Open petrelharp opened 5 years ago
I don't quite follow: what's the problem here @petrelharp?
FYI, I edited to comment to turn on python syntax highlighting.
Whoops, the issue is deeper: it seems that passing a recombination rate disables the "infinite coalescence time" check??
>>> population_configurations = [msprime.PopulationConfiguration(sample_size=1),
... msprime.PopulationConfiguration(sample_size=3)]
>>> msprime.simulate(population_configurations = population_configurations)
Traceback (most recent call last):
File "<stdin>", line 1, in <module>
File "/home/peter/.local/lib/python3.6/site-packages/msprime-0.6.2-py3.6-linux-x86_64.egg/msprime/simulations.py", line 422, in simulate
sim, mutation_generator, 1, provenance_dict, __tmp_max_time))
File "/home/peter/.local/lib/python3.6/site-packages/msprime-0.6.2-py3.6-linux-x86_64.egg/msprime/simulations.py", line 124, in _replicate_generator
sim.run(max_time)
File "/home/peter/.local/lib/python3.6/site-packages/msprime-0.6.2-py3.6-linux-x86_64.egg/msprime/simulations.py", line 677, in run
self.ll_sim.run(max_time)

-=-=-

**Exercise tasks**
a) Answer these questions from the msprime issue thread:
(i) Who opened the issue?
(ii) What did the edit to the comment turn on?
(iii) What check does passing a recombination rate seem to disable?
b) Please write out the part of the msprime issue thread that opens with the words containing "Traceback (most recent" and closes with "1, provenance_dict, __tmp_max_time))".

**Saved data entries**
-=-=-

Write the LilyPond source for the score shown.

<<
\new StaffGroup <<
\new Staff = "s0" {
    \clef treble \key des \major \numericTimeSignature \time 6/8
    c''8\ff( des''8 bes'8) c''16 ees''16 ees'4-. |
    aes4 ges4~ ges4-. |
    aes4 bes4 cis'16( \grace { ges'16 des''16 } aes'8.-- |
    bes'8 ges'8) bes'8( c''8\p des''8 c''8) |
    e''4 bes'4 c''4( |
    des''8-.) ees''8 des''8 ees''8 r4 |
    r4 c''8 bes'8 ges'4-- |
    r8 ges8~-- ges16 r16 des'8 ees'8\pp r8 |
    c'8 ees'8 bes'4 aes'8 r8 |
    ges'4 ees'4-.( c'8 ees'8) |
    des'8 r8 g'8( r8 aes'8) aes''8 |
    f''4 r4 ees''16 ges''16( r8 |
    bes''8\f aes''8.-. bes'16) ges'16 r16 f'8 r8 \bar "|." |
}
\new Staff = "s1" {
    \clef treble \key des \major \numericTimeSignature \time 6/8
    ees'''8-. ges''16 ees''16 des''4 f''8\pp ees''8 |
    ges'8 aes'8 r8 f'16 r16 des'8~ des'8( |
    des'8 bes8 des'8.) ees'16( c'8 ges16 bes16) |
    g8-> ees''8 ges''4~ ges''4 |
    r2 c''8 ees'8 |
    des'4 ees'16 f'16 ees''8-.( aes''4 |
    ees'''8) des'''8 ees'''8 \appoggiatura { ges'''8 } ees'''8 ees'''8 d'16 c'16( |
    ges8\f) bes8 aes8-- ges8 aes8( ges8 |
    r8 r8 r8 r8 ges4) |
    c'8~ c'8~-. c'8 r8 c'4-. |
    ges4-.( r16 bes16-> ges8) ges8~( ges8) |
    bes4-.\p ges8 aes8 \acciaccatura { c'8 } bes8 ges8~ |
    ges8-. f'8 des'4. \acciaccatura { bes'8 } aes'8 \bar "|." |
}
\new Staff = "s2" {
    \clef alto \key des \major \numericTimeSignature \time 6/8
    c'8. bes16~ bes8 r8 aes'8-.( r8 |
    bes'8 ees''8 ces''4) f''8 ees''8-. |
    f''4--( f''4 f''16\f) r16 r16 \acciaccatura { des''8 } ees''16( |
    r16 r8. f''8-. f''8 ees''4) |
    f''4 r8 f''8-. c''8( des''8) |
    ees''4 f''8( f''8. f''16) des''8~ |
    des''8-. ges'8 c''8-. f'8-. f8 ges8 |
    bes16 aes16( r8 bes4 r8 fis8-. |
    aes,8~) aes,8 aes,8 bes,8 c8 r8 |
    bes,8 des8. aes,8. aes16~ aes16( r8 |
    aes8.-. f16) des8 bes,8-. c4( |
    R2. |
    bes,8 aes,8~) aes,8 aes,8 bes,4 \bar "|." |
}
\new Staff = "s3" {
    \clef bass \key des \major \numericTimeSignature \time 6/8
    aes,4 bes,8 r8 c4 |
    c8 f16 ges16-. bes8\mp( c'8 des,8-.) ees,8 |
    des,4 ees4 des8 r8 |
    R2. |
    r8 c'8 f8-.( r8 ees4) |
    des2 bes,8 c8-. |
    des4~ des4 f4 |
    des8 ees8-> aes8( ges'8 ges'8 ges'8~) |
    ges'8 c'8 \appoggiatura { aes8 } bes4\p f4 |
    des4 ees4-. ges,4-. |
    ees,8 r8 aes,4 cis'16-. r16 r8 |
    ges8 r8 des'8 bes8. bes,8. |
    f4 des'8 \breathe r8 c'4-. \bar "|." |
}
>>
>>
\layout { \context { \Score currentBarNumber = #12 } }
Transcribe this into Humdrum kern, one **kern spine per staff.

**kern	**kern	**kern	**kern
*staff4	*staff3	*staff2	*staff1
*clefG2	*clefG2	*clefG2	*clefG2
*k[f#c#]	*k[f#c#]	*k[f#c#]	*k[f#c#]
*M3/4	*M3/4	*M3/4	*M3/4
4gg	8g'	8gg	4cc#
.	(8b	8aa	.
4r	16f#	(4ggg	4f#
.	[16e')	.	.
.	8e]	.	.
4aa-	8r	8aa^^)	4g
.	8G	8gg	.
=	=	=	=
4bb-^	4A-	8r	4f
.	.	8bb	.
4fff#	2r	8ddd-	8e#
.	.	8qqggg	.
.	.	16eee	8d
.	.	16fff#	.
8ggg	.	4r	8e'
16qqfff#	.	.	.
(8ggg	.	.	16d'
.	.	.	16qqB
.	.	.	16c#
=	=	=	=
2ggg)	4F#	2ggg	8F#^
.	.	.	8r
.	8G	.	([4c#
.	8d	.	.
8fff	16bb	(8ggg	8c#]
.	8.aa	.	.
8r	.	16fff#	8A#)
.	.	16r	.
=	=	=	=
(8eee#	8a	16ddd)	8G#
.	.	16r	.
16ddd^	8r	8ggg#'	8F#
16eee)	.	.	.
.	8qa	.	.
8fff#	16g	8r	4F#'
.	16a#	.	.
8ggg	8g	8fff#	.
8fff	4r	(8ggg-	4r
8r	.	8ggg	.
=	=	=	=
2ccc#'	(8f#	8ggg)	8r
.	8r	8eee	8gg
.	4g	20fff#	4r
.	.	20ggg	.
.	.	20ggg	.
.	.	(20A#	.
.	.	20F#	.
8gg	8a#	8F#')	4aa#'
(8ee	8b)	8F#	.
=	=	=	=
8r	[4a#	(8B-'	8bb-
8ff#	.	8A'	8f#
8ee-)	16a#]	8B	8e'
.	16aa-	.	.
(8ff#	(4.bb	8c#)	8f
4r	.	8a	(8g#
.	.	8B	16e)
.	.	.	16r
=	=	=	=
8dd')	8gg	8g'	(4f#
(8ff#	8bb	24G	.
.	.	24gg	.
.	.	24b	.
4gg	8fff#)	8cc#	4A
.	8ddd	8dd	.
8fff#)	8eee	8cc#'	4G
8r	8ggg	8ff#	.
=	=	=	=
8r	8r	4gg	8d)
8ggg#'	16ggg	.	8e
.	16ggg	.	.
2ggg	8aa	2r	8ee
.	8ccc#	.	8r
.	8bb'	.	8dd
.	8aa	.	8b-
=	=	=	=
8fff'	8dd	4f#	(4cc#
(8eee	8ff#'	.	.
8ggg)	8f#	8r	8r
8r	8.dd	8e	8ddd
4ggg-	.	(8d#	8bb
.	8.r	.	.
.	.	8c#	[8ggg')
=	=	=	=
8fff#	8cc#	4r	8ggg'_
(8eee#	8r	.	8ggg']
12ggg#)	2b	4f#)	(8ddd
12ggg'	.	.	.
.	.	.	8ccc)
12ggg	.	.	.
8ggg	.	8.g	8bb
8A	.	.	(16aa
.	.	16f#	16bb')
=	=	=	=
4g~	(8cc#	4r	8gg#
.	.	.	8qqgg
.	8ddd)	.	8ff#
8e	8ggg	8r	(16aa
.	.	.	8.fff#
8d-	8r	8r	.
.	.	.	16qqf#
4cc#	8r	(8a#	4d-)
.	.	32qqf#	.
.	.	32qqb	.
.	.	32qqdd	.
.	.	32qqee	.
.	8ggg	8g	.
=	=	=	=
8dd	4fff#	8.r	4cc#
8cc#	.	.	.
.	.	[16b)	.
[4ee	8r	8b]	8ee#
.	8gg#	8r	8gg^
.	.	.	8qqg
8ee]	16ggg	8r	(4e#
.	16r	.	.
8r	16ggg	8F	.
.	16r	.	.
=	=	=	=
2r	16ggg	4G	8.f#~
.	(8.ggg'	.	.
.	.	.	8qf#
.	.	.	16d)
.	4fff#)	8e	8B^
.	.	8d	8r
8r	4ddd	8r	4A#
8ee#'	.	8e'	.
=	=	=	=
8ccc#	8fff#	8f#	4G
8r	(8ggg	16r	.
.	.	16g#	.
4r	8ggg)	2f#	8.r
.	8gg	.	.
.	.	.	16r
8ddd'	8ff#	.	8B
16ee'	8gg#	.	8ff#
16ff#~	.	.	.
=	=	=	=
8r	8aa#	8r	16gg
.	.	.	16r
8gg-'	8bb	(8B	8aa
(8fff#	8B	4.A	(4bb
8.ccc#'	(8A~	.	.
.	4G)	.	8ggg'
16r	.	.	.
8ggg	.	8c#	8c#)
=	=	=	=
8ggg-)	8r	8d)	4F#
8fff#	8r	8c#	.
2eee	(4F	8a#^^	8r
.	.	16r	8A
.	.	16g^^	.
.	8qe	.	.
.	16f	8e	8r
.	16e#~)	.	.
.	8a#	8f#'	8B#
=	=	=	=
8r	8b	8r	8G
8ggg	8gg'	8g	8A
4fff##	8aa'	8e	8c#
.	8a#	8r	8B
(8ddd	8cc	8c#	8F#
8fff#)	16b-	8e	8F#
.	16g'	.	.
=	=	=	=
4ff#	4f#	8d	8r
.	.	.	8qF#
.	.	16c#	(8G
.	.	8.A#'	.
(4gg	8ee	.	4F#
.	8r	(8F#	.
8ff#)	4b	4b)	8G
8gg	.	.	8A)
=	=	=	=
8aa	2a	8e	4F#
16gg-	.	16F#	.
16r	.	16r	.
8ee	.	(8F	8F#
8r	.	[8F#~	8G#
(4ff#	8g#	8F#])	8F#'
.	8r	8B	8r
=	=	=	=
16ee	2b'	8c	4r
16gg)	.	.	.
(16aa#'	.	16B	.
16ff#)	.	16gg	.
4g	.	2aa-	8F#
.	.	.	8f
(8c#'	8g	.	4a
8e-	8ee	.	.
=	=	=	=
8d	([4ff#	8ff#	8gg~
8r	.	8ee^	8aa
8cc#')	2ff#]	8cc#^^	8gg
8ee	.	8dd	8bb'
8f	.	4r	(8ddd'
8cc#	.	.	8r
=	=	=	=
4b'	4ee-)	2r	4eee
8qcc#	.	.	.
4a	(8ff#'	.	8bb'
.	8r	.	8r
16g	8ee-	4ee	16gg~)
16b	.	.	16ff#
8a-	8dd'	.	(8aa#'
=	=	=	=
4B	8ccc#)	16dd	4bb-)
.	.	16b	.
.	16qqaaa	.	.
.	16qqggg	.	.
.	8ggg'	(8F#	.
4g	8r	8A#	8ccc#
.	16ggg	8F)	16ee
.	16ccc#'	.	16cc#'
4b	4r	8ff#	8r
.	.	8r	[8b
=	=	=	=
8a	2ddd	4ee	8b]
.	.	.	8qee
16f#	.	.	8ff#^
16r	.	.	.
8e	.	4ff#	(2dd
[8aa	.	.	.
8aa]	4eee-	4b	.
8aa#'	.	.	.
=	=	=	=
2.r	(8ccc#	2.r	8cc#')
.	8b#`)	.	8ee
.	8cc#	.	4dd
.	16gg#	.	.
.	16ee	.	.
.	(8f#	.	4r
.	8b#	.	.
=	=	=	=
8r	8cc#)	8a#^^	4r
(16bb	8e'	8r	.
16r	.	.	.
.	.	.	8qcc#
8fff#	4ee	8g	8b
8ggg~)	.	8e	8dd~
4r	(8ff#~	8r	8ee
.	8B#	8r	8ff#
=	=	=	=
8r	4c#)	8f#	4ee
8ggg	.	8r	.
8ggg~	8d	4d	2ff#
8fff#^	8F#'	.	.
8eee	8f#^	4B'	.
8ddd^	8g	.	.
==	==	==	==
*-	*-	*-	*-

-=-=-

**Responses for each task**
a)
(i) petrelharp
(ii) Python syntax highlighting
(iii) The "infinite coalescence time" check

b)
Traceback (most recent call last):
File "<stdin>", line 1, in <module>
File "/home/peter/.local/lib/python3.6/site-packages/msprime-0.6.2-py3.6-linux-x86_64.egg/msprime/simulations.py", line 422, in simulate
sim, mutation_generator, 1, provenance_dict, __tmp_max_time))